LISTED RECORDS section start

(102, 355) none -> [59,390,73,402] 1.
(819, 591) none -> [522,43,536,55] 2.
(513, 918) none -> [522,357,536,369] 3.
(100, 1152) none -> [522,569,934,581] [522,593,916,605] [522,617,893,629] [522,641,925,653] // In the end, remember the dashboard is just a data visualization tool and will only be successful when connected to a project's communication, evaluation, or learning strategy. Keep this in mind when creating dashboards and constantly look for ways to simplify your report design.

LISTED RECORDS section end
LISTED RECORDS section start

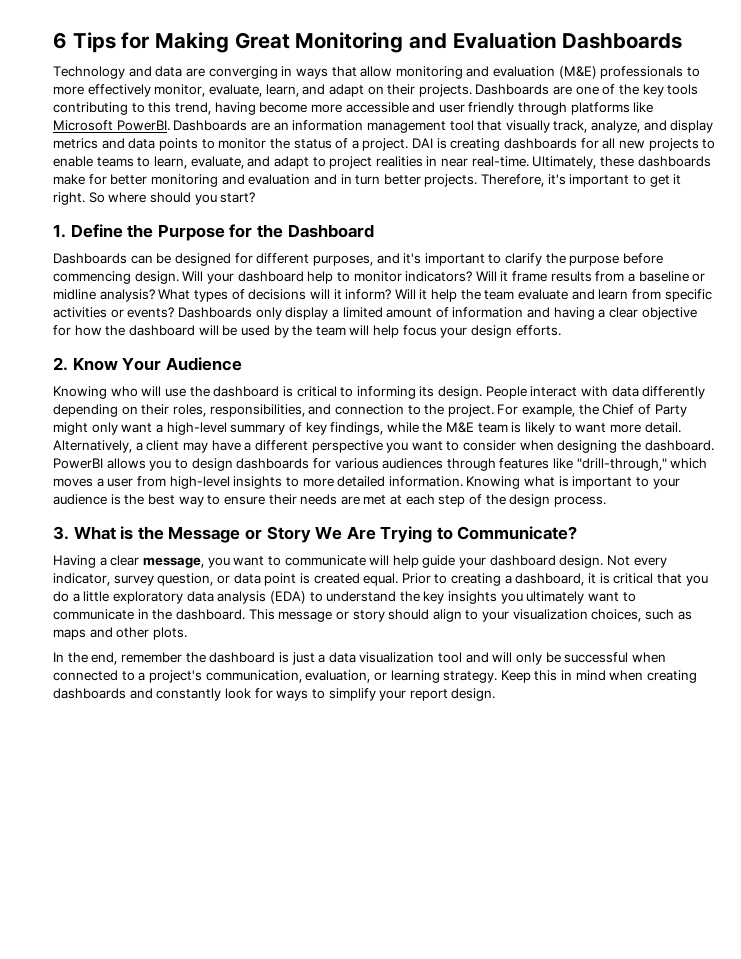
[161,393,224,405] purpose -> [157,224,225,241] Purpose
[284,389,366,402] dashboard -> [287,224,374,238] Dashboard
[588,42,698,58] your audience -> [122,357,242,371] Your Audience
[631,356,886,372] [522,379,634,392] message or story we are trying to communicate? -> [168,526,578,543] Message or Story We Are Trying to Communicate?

LISTED RECORDS section end
LISTED RECORDS section start

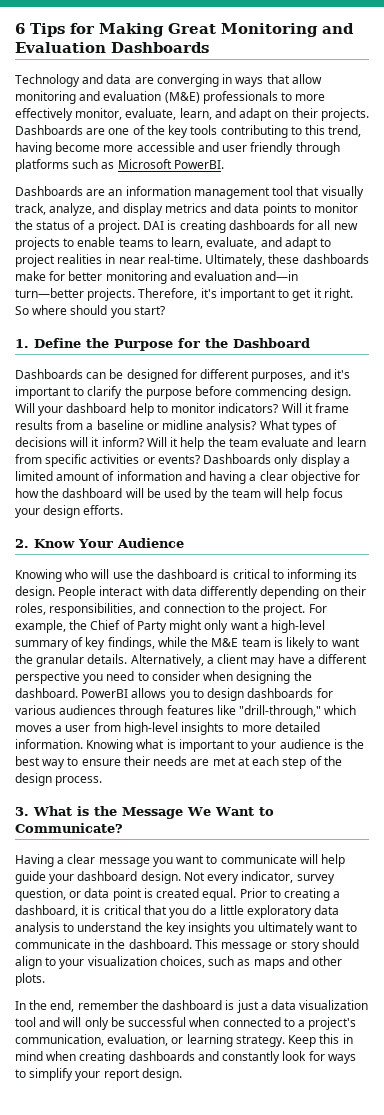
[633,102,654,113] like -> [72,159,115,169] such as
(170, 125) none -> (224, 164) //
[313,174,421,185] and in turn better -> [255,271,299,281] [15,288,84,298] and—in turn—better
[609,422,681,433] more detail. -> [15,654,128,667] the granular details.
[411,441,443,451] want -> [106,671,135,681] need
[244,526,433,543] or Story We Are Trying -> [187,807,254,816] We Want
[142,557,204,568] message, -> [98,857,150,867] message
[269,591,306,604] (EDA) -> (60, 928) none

LISTED RECORDS section end

_WHAT THE TASK ASKS_:
Retype only this portion of the data above: the line containing "(102, 355) none -> [59,390,73,402] 1.", the line containing "(513, 918) none -> [522,357,536,369] 3.", and all lines between them, exactly.

_ANSWER SPACE_:
(102, 355) none -> [59,390,73,402] 1.
(819, 591) none -> [522,43,536,55] 2.
(513, 918) none -> [522,357,536,369] 3.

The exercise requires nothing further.